Nieruchomości mieszkaniowe najatrakcyjniejszą branżą dla lokowania kapitału. W co najbardziej opłaca się inwestować?

2021-08-03 14:17:53(ost. akt: 2021-08-04 16:00:15)   Artykuł sponsorowany
Pandemii COVID-19 nie udało się załamać mieszkaniówki – nawet sektora nieruchomości inwestycyjnych, mimo, że restrykcje spowodowały istotny spadek na rynku najmu długoterminowego i krótkoterminowego.

Z danych raportów PKO Bank Polski wynika, że pandemia spowodowała bardzo nieznaczące spadki – udział nieruchomości kupowanych na wynajem w ogólnej liczbie transakcji kupna mieszkań zmniejszył się jedynie o 1 procent.

Niewątpliwym hitem sprzedaży pozostają nieduże mieszkania – do 40 mkw. – ulokowane w dużych miastach bądź turystycznych miejscowościach.

We współpracy z zespołem Korter Polska, portalu inwestycji mieszkaniowych, analizujemy najnowsze dane dotyczące aktywności nabywców i preferencji inwestorów w nieruchomości.
Co najlepiej sprzedaje się w okresie pandemii

W okresie od rozpoczęcia pandemii w 2020 roku 70 procent kupowanych mieszkań było przeznaczonych na własne cele mieszkalne. Głównym bodźcem do zawarcia transakcji było dążenie do podniesienia standardu życia: nabywcy coraz częściej rozglądali się za nieruchomościami, których walory pozwoliłyby w bardziej komfortowy sposób przetrwać ewentualne zaostrzenia pandemiczne. Chodzi tu przede wszystkim o kupno lokalu z dodatkową powierzchnią – ogródkiem, tarasem, dużym balkonem, bądź też własnego domku za miastem.

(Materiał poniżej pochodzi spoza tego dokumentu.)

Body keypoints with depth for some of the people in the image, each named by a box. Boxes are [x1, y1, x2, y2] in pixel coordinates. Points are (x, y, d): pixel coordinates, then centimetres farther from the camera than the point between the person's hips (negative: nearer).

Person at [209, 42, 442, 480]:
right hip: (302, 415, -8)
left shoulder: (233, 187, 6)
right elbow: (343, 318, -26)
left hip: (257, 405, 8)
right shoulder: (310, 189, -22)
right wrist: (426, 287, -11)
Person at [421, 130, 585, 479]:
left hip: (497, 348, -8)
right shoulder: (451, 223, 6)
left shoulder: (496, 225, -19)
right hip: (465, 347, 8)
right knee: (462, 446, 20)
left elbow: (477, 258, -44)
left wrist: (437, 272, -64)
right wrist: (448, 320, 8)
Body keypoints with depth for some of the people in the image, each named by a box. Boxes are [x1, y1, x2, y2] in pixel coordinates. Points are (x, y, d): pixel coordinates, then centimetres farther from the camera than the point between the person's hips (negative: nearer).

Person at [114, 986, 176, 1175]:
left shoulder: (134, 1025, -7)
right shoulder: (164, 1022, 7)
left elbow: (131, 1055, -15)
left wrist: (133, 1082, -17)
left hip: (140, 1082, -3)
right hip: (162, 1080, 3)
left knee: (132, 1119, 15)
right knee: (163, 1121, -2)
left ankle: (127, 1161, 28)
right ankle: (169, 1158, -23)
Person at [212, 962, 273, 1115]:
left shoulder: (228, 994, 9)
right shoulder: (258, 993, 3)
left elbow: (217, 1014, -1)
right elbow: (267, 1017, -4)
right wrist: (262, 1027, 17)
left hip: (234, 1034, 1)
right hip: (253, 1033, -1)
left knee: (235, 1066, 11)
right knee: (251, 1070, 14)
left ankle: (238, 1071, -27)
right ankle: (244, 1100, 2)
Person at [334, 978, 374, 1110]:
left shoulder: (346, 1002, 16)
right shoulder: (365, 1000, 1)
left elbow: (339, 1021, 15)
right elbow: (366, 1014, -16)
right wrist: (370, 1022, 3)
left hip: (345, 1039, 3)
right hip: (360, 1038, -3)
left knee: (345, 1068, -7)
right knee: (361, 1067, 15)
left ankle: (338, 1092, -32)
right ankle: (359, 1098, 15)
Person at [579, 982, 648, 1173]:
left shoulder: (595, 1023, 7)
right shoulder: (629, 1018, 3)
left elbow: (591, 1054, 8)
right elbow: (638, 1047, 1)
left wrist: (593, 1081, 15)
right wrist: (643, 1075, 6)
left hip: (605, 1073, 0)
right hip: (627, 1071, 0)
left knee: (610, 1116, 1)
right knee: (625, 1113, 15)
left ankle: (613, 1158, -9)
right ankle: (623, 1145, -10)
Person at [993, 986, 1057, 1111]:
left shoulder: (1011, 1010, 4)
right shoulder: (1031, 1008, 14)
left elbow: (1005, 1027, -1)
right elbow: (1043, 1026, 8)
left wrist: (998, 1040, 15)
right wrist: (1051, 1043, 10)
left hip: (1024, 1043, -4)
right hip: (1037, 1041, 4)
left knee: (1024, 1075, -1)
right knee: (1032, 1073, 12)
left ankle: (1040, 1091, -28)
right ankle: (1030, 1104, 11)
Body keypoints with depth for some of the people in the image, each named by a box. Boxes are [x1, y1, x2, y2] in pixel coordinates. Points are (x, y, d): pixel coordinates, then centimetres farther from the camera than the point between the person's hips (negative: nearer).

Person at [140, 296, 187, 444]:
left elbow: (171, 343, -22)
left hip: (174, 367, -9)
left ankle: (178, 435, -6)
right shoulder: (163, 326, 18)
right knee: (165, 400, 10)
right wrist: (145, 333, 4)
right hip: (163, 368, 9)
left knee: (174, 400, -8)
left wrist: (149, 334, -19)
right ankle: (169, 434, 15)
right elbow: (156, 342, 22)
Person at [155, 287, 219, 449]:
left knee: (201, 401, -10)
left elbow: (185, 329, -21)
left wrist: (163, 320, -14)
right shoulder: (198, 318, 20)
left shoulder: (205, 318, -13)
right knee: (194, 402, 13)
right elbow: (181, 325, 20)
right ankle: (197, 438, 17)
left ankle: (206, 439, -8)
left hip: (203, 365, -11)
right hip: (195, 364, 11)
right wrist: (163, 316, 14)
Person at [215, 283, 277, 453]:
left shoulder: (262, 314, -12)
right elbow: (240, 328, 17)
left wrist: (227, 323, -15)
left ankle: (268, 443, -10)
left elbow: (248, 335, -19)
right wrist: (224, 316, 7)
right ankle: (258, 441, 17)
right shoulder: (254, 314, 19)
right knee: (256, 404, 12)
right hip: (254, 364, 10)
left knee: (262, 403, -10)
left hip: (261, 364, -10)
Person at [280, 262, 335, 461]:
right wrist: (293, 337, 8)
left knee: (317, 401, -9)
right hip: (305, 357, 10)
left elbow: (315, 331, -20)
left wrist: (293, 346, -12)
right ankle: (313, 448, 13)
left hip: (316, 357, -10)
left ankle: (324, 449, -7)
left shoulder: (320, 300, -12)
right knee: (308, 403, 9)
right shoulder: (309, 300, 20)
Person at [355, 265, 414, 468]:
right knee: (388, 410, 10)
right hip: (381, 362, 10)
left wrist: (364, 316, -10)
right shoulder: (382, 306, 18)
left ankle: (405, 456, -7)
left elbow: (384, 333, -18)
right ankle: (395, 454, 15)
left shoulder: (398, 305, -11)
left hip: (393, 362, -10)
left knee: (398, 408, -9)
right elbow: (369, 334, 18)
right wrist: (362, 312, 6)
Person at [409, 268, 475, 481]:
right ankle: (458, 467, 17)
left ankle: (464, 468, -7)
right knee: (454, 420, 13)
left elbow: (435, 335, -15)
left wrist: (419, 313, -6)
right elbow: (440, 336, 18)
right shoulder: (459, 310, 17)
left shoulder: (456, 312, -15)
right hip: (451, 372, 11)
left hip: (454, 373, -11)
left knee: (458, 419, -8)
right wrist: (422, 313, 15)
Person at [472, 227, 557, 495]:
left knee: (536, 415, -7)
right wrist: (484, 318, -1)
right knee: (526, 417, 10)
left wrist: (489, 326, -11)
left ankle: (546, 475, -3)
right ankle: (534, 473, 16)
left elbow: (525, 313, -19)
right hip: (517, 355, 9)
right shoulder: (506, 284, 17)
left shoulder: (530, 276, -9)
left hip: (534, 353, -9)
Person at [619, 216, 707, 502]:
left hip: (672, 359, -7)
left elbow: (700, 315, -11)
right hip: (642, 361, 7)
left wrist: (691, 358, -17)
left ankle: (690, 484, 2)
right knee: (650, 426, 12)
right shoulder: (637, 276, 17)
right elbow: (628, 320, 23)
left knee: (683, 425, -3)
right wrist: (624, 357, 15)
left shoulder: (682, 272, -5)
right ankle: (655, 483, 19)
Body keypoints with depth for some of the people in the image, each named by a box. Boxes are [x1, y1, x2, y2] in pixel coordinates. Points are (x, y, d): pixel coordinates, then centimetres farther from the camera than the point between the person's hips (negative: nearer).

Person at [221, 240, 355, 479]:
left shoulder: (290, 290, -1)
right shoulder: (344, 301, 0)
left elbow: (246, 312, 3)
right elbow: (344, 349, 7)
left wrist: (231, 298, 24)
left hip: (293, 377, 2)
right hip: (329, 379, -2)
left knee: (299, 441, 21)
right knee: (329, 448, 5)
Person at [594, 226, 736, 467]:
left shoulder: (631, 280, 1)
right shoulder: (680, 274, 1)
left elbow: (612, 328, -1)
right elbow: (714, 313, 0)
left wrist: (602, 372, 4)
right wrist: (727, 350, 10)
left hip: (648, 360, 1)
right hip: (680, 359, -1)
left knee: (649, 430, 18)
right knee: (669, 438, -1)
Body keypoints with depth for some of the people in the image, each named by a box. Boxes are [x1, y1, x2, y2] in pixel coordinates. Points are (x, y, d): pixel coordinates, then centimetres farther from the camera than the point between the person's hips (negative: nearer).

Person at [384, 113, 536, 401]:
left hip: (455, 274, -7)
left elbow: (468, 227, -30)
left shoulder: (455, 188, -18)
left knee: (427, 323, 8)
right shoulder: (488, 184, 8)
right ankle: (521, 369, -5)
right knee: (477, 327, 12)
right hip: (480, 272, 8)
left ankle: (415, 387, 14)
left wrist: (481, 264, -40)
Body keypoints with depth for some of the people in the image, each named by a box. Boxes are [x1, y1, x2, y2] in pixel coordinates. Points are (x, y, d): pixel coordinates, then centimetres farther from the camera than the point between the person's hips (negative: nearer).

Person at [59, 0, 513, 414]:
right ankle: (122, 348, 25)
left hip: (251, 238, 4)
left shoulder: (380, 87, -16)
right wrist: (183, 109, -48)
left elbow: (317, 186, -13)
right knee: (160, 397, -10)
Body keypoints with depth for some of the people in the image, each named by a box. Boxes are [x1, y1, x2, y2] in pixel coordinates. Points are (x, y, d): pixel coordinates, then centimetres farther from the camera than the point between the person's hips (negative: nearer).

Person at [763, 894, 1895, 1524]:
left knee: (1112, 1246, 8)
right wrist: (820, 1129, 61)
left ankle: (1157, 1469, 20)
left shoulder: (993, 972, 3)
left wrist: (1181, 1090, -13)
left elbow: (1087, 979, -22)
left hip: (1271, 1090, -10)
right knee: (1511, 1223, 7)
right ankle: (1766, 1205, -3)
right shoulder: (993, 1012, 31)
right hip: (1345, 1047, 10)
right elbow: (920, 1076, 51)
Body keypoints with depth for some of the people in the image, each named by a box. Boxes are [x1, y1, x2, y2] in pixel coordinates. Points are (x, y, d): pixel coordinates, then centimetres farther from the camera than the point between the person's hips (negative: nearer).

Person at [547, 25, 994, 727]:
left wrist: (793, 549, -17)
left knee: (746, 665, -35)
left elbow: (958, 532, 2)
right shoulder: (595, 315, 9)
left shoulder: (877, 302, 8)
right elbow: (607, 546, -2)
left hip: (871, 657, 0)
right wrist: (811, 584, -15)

Sektor mniejszych mieszkań w atrakcyjnych lokalizacjach prawie w całości należy do klientów inwestycyjnych – wynika to z danych raportów PKO BP. Najczęściej inwestuje się w kawalerki przeznaczone na wynajem bądź odsprzedaż, w 30% przypadków zaś kupuje się mieszkania trzypokojowe.
Jednoznacznie – kawalerki. Ale jakie?
Garsoniery są faworytem inwestorów nie bez powodu – wiąże się to przede wszystkim z niskim kosztem całości lokalu (nie metra kwadratowego, gdyż stawka za mkw. małych mieszkań jest z reguły wyższa).

Wynajem kawalerki pozwala na czerpanie odczuwalnych zysków z inwestycji w okresie krótszym, niż na przykład trzypokojowego mieszkania – co bezpośrednio przekłada się na rentowność lokaty.

Inwestuje się zazwyczaj w lokale z rynku pierwotnego – przygotowanie mieszkania do użytku w tym przypadku jest dużo łatwiejsze, niż doprowadzenie do porządku lokalu z drugiej ręki. Poza tym „świeża” inwestycja przez kilka kolejnych lat nie będzie wymagała dodatkowego wkładu pieniężnego na naprawy i remonty.
Postaw na lokalizację
W przypadku mieszkania inwestycyjnego jest to czynnik kluczowy: według danych statystycznych, do „najgorętszych” lokalizacji należą duże ośrodki miejskie – Warszawa, Kraków, Wrocław, Poznań, Aglomeracja Trójmiejska, oraz miejscowości turystyczne (zarówno kameralne miasta, jak i miejscówki nad morzem i w górach).

Przykładowo, w ofercie nowych mieszkań w Gdańsku znajdziemy sporo inwestycji o charakterze wyraźnie inwestycyjnym – są to kompleksy apartamentów (w tym mikro), inwestycje o wysokim standardzie i zapleczu usługowym, położone w obrębie Starego Miasta i stanowiące obiekt zainteresowania dla turystów.

Wśród miejscowości rekreacyjnych dominują małe miejscowości nad polskim morzem: do liderów należą powiaty kołobrzeski i kamieński (woj. zachodniopomorskie), sztumski, nowodworski i pucki (woj. pomorskie).

Niemniej popularne są też góry – powiaty nowosądecki i tatrzański (woj. małopolskie), zachodnie Karkonosze oraz Bieszczady.

Coraz bardziej popularne staje się Pojezierze Mazurskie – niewątpliwe walory rekreacyjne, niewygórowane ceny mieszkań oraz duże perspektywy zysków przyciągają coraz więcej inwestorów. Przykładowo, mieszkania w Olsztynie z rynku pierwotnego można nabyć w cenie od ok. 4000 zł za mkw. do 8400 zł za mkw., przy czym większość ofert mieści się w przedziale do ok. 6600 zł za mkw.